_Saved entries_:
▼

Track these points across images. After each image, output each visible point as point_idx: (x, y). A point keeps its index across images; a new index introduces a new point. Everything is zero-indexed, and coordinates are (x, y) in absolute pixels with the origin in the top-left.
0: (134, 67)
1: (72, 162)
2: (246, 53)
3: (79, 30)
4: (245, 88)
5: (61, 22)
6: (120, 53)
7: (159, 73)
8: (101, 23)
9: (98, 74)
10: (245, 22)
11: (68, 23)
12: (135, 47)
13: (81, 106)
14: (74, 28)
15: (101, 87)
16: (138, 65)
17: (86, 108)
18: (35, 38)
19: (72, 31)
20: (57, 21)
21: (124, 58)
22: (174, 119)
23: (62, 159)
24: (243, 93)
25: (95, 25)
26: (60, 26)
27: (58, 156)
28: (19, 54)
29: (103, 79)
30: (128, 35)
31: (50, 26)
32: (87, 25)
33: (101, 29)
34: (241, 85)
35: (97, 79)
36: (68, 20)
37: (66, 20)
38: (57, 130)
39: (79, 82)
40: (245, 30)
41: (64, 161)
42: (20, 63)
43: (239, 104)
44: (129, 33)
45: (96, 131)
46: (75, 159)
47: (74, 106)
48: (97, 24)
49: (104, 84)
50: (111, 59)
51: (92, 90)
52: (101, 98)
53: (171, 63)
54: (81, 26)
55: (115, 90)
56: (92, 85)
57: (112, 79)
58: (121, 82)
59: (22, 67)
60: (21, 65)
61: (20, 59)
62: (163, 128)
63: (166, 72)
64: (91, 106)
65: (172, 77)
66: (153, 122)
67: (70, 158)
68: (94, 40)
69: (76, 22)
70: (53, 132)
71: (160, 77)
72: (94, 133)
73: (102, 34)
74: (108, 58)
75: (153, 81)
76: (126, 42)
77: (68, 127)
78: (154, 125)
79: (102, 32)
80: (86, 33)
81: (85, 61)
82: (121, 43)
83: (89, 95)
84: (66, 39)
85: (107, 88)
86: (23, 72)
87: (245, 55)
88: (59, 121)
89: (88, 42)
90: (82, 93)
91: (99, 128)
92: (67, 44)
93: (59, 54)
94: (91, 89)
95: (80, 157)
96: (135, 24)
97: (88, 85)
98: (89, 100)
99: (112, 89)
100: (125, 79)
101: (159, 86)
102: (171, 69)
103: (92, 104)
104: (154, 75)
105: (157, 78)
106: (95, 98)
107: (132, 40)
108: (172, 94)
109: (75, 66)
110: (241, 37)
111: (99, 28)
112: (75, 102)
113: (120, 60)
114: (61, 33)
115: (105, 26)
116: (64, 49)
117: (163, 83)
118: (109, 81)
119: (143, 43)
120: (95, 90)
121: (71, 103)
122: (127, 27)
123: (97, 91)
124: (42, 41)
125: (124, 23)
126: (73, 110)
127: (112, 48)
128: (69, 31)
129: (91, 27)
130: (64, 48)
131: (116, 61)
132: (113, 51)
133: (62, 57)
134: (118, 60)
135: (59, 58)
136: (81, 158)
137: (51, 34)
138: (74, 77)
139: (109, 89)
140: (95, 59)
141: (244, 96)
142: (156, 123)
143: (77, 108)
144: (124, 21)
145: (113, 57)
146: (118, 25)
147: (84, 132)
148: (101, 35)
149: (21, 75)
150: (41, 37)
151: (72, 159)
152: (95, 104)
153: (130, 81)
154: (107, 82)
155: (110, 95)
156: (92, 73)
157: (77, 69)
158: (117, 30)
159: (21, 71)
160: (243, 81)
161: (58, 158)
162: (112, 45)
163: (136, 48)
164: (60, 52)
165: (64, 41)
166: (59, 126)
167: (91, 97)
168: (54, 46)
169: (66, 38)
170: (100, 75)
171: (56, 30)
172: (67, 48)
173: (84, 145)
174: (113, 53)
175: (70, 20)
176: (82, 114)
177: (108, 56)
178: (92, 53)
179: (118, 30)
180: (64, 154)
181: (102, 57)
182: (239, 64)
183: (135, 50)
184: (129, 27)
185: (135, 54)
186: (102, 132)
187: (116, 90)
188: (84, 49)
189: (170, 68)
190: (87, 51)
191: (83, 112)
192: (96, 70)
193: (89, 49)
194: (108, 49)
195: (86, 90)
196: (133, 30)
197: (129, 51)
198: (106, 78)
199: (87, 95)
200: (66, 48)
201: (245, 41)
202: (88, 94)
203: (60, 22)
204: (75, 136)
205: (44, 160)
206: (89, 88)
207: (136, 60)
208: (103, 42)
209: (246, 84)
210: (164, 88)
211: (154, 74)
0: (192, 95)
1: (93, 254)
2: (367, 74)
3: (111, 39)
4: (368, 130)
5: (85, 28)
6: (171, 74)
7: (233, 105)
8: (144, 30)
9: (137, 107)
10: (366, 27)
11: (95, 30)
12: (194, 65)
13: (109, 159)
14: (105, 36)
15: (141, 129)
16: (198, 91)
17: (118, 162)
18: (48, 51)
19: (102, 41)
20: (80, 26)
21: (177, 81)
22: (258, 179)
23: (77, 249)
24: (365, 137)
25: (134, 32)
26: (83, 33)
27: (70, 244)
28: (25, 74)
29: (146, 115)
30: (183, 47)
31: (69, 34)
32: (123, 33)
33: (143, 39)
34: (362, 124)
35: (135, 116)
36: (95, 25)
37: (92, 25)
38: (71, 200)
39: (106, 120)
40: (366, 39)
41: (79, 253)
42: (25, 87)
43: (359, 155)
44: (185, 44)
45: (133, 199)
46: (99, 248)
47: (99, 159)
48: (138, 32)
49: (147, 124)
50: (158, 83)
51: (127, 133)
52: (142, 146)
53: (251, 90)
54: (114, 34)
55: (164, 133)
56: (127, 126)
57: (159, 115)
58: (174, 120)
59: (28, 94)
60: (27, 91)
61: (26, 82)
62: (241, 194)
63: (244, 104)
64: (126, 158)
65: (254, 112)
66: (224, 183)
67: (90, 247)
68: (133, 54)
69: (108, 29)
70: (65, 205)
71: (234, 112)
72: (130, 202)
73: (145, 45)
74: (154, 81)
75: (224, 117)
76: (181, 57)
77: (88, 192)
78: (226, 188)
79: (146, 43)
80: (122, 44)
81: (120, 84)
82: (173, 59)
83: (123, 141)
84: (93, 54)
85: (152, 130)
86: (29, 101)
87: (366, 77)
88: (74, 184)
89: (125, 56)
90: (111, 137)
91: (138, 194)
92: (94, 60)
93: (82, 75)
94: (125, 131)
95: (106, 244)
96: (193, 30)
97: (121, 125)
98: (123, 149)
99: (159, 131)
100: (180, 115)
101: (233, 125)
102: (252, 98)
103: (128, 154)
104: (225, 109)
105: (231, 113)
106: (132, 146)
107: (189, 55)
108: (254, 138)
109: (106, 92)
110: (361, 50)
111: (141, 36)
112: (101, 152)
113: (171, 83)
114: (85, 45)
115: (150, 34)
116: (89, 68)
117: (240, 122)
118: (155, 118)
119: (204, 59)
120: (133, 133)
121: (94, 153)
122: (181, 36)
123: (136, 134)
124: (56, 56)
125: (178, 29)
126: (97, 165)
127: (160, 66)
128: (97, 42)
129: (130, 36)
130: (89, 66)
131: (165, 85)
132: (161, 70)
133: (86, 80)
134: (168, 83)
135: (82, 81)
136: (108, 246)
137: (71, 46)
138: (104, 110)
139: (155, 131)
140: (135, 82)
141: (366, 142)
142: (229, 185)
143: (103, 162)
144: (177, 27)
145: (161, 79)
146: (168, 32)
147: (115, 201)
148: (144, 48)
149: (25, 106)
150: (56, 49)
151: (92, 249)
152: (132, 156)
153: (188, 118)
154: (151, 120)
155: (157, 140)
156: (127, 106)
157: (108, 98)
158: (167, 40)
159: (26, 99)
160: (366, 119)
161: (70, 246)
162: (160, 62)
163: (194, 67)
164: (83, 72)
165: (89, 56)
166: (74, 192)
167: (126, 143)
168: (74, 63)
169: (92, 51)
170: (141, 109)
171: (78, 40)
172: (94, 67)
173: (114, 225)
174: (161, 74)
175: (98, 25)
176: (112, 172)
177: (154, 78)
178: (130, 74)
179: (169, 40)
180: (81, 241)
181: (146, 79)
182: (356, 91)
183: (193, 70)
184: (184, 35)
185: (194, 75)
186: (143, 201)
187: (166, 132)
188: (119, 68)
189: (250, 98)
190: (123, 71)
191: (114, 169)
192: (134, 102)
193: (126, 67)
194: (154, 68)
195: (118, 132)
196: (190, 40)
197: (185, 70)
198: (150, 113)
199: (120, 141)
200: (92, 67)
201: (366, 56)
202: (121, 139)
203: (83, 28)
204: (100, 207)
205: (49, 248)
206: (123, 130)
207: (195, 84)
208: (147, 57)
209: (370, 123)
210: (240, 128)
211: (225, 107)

▲

_What to do_: Gather every line above that contains the word "with". Treat uppercase and lowercase as different.

_Exercise output_:
Track these points across images. After each image, output each visible point as point_idx: (x, y). A point keeps its index across images; a new index introduces a new point. Everything is zero-indexed, and coordinates are (x, y) in absolute pixels with the origin in the top-left.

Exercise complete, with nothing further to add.